Kristus telah mengaruniakan kepada kita segala berkat rohani ... supaya kita kudus dan tak bercacat di hadapan-Nya ... (Ef 1:3-6)

Ada empat hal yang perlu dilakukan agar dapat diterima baik oleh Allah.

1. Ampunilah semua orang yang telah menolak atau menyakitimu (Mrk 11:25), terutama orang tuamu, karena sikapmu yang selanjutnya terhadap orang tua akan sangat menentukan nasibmu. Allah menuntut agar ayah dan ibu dihormati, supaya kita sejahtera dan panjang umur di bumi ini (Ef 6:2-3).

2. Kita harus mengeluarkan dan membuang jauh-jauh sikap yang pernah masuk di hati kita akibat rasa tertolak tersebut, yaitu hal-hal seperti kekesalan, kebencian, dan pemberontakan. Sikap atau suasana hati seperti itu adalah racun kehidupan. Apabila kita tetap menyimpannya di hati, itu akan meracuni seluruh hidup kita. Hal itu dapat mengakibatklan bermacam-macam problem emosional, bahkan juga penyakit. 

Semua sikap demikian tidak boleh dipendam di dalam hati. Ambillah suatu keputusan yang tegas untuk menyingkirkan hal-hal itu dari kehidupan kita. Katakanlah dengan tegas: “Saya mengusir keluar segala kekesalan, kebencian dan pemberontakan dari kehidupan saya.”

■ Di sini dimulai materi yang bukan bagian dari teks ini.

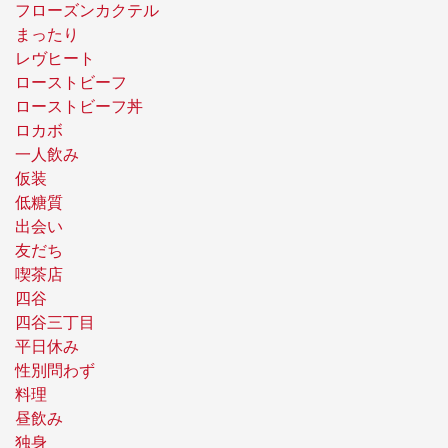
フローズンカクテル
まったり
レヴヒート
ローストビーフ
ローストビーフ丼
ロカボ
一人飲み
仮装
低糖質
出会い
友だち
喫茶店
四谷
四谷三丁目
平日休み
性別問わず
料理
昼飲み
独身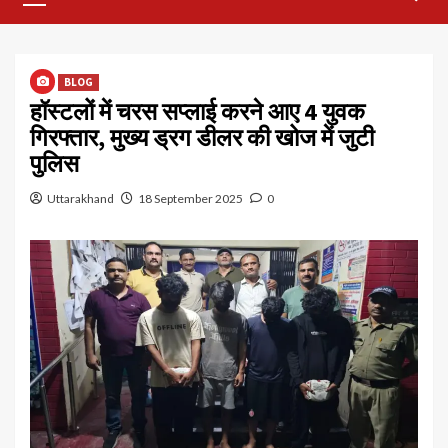
Menu
BLOG
हॉस्टलों में चरस सप्लाई करने आए 4 युवक
गिरफ्तार, मुख्य ड्रग डीलर की खोज में जुटी
पुलिस
Uttarakhand
18 September 2025
0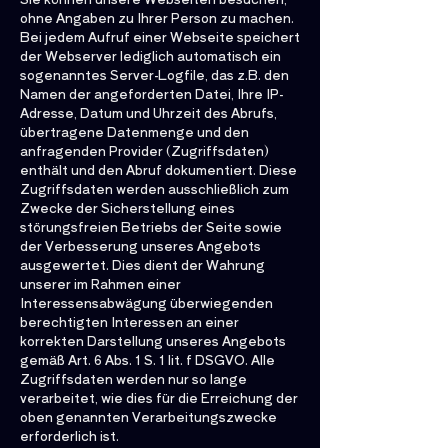
ohne Angaben zu Ihrer Person zu machen.
Bei jedem Aufruf einer Webseite speichert
der Webserver lediglich automatisch ein
sogenanntes Server-Logfile, das z.B. den
Namen der angeforderten Datei, Ihre IP-
Adresse, Datum und Uhrzeit des Abrufs,
übertragene Datenmenge und den
anfragenden Provider (Zugriffsdaten)
enthält und den Abruf dokumentiert. Diese
Zugriffsdaten werden ausschließlich zum
Zwecke der Sicherstellung eines
störungsfreien Betriebs der Seite sowie
der Verbesserung unseres Angebots
ausgewertet. Dies dient der Wahrung
unserer im Rahmen einer
Interessensabwägung überwiegenden
berechtigten Interessen an einer
korrekten Darstellung unseres Angebots
gemäß Art. 6 Abs. 1 S. 1 lit. f DSGVO. Alle
Zugriffsdaten werden nur so lange
verarbeitet, wie dies für die Erreichung der
oben genannten Verarbeitungszwecke
erforderlich ist.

3. Kita harus bertindak dengan iman. Percayalah bahwa di dalam Kristus, kita sudah diterima baik oleh Tuhan (Bdk. Ef 1:6).

4. Terimalah diri sendiri apa adanya. Kita selalu teringat akan kegagalan yang telah berulang kali kita alami, sehingga harus mulai lagi dari awal. Ketika kita datang kepada Allah di dalam Yesus, kita sudah menjadi suatu ciptaan yang baru (Ef 2:10).

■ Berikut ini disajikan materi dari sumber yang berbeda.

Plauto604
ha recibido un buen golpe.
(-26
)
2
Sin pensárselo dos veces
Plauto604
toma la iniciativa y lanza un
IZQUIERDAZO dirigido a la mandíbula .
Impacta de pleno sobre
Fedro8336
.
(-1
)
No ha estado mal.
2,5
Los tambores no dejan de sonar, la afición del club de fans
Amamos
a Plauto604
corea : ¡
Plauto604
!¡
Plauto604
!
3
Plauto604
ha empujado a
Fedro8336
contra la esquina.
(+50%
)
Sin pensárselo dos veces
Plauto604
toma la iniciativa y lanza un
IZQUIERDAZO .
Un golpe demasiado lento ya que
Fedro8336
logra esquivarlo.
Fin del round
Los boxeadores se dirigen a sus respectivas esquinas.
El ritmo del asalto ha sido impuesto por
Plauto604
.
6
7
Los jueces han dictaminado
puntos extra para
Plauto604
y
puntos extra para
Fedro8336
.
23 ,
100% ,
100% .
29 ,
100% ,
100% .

Ia yang menyembuhkan orang-orang yang patah hati dan membalut luka mereka (Mzm 147:3).

Ketika kita menjadi orang Kristen, kita tidak boleh lagi hidup untuk diri sendiri, karena secara bersama-sama semua orang Kristen membentuk suatu “tubuh”, dan masing-masing kita adalah anggota atau bagian dari “tubuh” tersebut (Rm 12:4-5; 1 Kor 12:14-16, 21-23).

Oleh karena itu, tidak seorang pun di antara kita dapat berkata kepada sesama saudara seimannya: “Saya tidak membutuhkanmu.” Semuanya saling membutuhkan. Kita harus mencari tahu di mana tempat kedudukan kita di dalam tubuh itu. Setelah menemukan di mana tempat kedudukan kita, maka perasaan bahwa kita telah diterima akan mulai terwujud dalam kehidupan sehari-hari.

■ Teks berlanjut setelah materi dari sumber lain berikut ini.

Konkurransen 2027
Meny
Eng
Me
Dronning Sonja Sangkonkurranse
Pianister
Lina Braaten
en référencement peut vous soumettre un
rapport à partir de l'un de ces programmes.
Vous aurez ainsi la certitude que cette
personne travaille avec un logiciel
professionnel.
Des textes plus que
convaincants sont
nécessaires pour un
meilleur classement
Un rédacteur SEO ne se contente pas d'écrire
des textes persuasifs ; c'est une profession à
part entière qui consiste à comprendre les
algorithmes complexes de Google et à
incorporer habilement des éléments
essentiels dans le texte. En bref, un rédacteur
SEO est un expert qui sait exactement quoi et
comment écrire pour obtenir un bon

Jagalah supaya jangan ada seorangpun menjauhkan diri dari kasih karunia Allah, agar jangan tumbuh akar yang pahit yang menimbulkan kerusuhan dan mencemarkan orang banyak (Ibr 12:15).

(Sumber: Warta KPI TL No. 83/III/2011» Rasa Tertolak, Bagaimana mengatasinya?, Derek Prince).